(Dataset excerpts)
===
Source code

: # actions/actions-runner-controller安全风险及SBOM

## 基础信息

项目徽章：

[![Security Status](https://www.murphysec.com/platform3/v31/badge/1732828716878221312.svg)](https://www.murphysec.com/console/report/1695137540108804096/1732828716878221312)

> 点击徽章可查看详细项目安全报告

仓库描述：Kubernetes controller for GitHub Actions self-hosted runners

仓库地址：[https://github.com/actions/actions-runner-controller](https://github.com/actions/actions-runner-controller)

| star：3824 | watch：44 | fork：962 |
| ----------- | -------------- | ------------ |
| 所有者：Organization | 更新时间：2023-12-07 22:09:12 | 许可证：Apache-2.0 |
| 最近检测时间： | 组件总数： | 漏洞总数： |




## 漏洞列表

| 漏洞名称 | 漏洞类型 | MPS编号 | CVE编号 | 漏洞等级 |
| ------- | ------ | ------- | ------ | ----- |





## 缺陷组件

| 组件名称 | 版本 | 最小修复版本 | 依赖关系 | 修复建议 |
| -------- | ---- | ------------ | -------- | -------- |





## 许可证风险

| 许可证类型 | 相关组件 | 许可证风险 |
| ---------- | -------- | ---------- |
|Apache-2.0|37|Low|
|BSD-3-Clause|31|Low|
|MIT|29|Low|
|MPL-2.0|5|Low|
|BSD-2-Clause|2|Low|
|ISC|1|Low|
===
▶ _What is required_
The line containing "CVE编号 | 漏洞等级 |" opens the range, and the last line of the entries closes it; copy that range exactly.

▶ _Reply_
| 漏洞名称 | 漏洞类型 | MPS编号 | CVE编号 | 漏洞等级 |
| ------- | ------ | ------- | ------ | ----- |





## 缺陷组件

| 组件名称 | 版本 | 最小修复版本 | 依赖关系 | 修复建议 |
| -------- | ---- | ------------ | -------- | -------- |





## 许可证风险

| 许可证类型 | 相关组件 | 许可证风险 |
| ---------- | -------- | ---------- |
|Apache-2.0|37|Low|
|BSD-3-Clause|31|Low|
|MIT|29|Low|
|MPL-2.0|5|Low|
|BSD-2-Clause|2|Low|
|ISC|1|Low|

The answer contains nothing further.